Two years later, Bro Alfred Norris produced Apocalypse for Every man. This explanation proposed that while the first chapters of the prophecy referred to historical events, the bulk of it was devoted to the last days. It too was vigorously attacked by traditionalists. The main argument against it, as with all futurist interpretations, was that it implied a prophetic silence of eighteen centuries during which believers had no word to encourage them. Norris subsequently produced some answers to his critics which contributed little to resolving differences.
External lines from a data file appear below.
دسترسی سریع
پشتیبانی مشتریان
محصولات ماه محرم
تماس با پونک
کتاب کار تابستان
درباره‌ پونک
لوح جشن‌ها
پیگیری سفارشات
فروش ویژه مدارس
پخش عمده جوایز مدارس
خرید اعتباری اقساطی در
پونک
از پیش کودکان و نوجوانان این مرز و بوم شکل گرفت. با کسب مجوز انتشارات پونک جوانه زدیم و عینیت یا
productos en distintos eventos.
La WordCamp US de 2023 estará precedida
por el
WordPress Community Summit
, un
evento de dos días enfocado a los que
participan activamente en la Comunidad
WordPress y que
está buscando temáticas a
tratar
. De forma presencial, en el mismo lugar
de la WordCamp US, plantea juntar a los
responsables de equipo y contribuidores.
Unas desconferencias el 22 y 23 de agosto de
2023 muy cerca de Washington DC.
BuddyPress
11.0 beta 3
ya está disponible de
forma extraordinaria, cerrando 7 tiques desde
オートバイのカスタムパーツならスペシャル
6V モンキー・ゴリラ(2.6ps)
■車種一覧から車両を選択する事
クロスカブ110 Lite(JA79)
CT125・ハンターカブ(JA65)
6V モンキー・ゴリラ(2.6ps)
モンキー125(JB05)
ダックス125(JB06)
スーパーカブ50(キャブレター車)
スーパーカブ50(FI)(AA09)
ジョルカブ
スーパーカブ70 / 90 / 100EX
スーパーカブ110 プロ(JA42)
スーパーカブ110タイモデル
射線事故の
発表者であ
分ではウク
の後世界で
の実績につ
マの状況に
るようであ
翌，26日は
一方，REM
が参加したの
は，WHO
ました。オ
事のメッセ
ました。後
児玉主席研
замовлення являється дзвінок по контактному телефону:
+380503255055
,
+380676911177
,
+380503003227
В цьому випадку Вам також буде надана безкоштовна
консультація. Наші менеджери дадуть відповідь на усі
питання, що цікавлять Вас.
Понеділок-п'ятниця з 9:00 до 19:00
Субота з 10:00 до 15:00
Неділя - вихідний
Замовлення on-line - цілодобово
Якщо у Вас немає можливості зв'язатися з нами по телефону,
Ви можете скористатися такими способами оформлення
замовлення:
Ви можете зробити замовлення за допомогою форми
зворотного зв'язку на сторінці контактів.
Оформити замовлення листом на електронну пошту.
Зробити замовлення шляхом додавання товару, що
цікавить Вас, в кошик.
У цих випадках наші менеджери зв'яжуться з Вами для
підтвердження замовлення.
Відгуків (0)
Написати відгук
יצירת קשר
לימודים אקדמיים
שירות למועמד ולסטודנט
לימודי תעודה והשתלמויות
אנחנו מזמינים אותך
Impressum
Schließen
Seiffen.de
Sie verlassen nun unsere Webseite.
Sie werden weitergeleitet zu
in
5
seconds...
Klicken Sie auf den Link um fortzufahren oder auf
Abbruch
Quite plainly, no clear picture of an alternative understanding of Revelation had emerged and this was abundant evidence to conservatives of the wrong ­headedness of attempting to provide one. These defenders of the traditional explanation appeared to pay little attention to the editorial observation of Alfred Nicholls in November 1981: “It is sometimes said that we are not so clear and firm in our expectations, not so ready to pronounce on world events as our forebears, the pioneers of a century ago. The reason is not far to seek: we have often raised hope prematurely; we have been too dogmatic and created disillusionment.” Nicholls followed this with a series of articles which later appeared in book form; Interpreting Revelation (1988). He did not enter the lists in favour of one side or the other but sought to set out the basic principles that should be applied in any attempt to explain the prophecy.
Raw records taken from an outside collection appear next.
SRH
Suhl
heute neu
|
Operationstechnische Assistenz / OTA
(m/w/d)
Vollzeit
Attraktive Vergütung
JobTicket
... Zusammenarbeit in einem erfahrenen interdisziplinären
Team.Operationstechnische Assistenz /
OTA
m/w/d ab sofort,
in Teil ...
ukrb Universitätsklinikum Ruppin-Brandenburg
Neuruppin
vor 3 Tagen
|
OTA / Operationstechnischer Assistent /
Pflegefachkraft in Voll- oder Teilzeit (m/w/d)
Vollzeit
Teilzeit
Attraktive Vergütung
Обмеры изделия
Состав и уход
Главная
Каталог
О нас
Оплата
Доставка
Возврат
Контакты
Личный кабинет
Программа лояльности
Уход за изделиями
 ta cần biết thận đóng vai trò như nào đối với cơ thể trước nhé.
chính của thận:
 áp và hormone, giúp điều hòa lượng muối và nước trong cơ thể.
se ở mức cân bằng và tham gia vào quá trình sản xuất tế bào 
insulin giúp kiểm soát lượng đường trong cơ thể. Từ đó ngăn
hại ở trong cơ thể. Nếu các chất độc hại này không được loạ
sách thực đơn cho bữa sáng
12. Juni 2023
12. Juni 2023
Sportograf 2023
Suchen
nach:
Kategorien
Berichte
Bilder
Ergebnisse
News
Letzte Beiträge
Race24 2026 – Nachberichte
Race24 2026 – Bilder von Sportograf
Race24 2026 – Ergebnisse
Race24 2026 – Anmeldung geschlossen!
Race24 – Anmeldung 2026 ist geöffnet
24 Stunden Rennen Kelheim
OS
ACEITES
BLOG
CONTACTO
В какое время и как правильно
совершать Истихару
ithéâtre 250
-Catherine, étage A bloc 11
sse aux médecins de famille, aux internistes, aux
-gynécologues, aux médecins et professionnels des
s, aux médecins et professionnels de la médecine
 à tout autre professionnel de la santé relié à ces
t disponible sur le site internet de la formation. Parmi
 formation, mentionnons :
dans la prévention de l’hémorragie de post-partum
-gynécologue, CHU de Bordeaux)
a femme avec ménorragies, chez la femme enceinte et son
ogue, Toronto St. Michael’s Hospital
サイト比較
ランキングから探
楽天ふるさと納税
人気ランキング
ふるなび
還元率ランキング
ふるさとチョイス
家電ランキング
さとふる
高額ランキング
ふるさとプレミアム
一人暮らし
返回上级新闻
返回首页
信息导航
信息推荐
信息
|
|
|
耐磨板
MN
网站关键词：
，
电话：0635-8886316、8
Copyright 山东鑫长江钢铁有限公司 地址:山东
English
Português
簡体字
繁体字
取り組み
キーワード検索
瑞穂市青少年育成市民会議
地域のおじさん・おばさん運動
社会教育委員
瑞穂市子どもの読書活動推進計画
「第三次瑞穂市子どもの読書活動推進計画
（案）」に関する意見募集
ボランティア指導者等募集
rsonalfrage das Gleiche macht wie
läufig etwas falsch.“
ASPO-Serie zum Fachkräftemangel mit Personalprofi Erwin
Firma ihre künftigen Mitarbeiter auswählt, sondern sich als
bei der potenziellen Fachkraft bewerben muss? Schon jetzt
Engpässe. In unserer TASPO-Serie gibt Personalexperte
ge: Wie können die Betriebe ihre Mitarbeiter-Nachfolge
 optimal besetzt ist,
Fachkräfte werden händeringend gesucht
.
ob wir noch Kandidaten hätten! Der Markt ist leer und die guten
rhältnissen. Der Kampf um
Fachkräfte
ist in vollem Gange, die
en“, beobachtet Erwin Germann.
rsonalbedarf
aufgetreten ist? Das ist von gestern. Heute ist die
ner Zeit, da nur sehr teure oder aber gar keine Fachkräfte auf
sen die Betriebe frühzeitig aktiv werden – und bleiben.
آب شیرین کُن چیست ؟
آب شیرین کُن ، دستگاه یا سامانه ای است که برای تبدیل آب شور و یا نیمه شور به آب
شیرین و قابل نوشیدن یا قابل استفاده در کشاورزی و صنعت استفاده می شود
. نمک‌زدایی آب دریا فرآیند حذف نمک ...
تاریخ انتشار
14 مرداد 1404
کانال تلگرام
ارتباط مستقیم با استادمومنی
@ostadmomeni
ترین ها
Two other titles which appeared at a similar time showed that, in the view of some, the problem could be resolved by a simple choice. Bro. Paul Billington wrote: Revelation: an Appeal for Correct Understanding (no date) and Bro Graham Pearce published Revelation — Which Interpretation? (1991).What the dust of controversy effectively concealed, however, was that there was a significant number of brethren and sisters, neither malcontents nor rebels, for whom the picture presented in Eureka was no longer adequate. In such a charged atmosphere it was not likely that anyone would notice that there was another option that would modify the need for choice.
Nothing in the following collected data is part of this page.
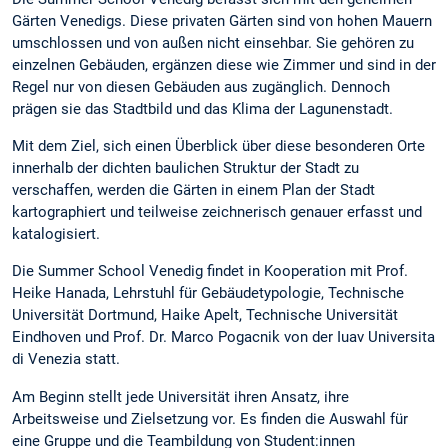
Gärten Venedigs. Diese privaten Gärten sind von hohen Mauern
umschlossen und von außen nicht einsehbar. Sie gehören zu
einzelnen Gebäuden, ergänzen diese wie Zimmer und sind in der
Regel nur von diesen Gebäuden aus zugänglich. Dennoch
prägen sie das Stadtbild und das Klima der Lagunenstadt.
Mit dem Ziel, sich einen Überblick über diese besonderen Orte
innerhalb der dichten baulichen Struktur der Stadt zu
verschaffen, werden die Gärten in einem Plan der Stadt
kartographiert und teilweise zeichnerisch genauer erfasst und
katalogisiert.
Die Summer School Venedig findet in Kooperation mit Prof.
Heike Hanada, Lehrstuhl für Gebäudetypologie, Technische
Universität Dortmund, Haike Apelt, Technische Universität
Eindhoven und Prof. Dr. Marco Pogacnik von der Iuav Universita
di Venezia statt.
Am Beginn stellt jede Universität ihren Ansatz, ihre
Arbeitsweise und Zielsetzung vor. Es finden die Auswahl für
eine Gruppe und die Teambildung von Student:innen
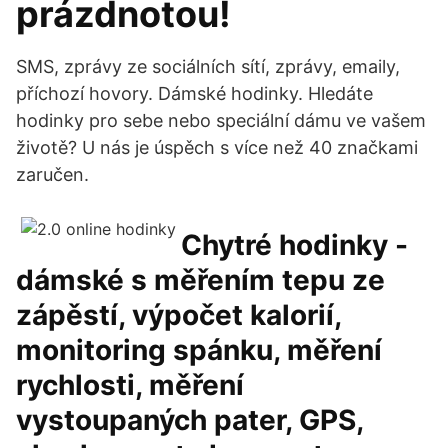
prázdnotou!
SMS, zprávy ze sociálních sítí, zprávy, emaily,
příchozí hovory. Dámské hodinky. Hledáte
hodinky pro sebe nebo speciální dámu ve vašem
životě? U nás je úspěch s více než 40 značkami
zaručen.
Chytré hodinky -
dámské s měřením tepu ze
zápěstí, výpočet kalorií,
monitoring spánku, měření
rychlosti, měření
vystoupaných pater, GPS,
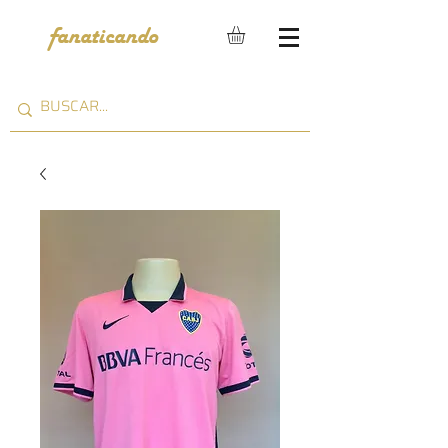
fanaticando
With the dawn of the 21st century, it was clear that on the subject of understanding the book of Revelation, there were two clearly defined camps in the Christadelphian world: those who continued to trust Eureka and those who were no longer willing to do so.

There was little if any evidence that those of either camp had considered the merits of their opponents’ case or cases. Those who engaged in the debate on the relevant merits of the differing views all seemed to belong to the Aunt Sally school of argument, which considers a rival’s claims only to expose its perceived flaws and never to acknowledge any positive features. This inescapable characteristic of internal strife is one of its most distressing features. As so often has been remarked, the first casualty in any conflict is inevitably truth, even among those whose ostensible aim is the pursuit of that often elusive commodity.

By 2009 several other brethren had published material arguing for a futurist understanding of Revelation. One of them, Bro Ian Hyndman of Australia, made a significant comment in his introduction. Having come to the tentative conclusion that the book’s message refers to an Arab invasion of Israel at the time of the end, he feared that those who had rejected this notion would find their theory of fulfilled prophecy failing and with that their faith. In the preface to Revelation — A Message from Jesus About the Last Days (2000) he wrote: “This is not the accepted view of some Bible students, and for some, the unexpected prospect of Israel suffering defeat and exile could have the effect of shaking their faith when these events occur”.

[To be continued, God Willing, in the October issue.]

  1. “My conviction is that the judgment upon Babylon will be announced as about to sit; and that the Ancient of Days and the saints will meet ‘in the air’ and among the clouds, in the common A. D. 1866, or 1260 years from A. D. 606.” (Anatolia, 1854, p. 92) The “Exposition of Daniel” has 1868, but this book was first produced in that same year.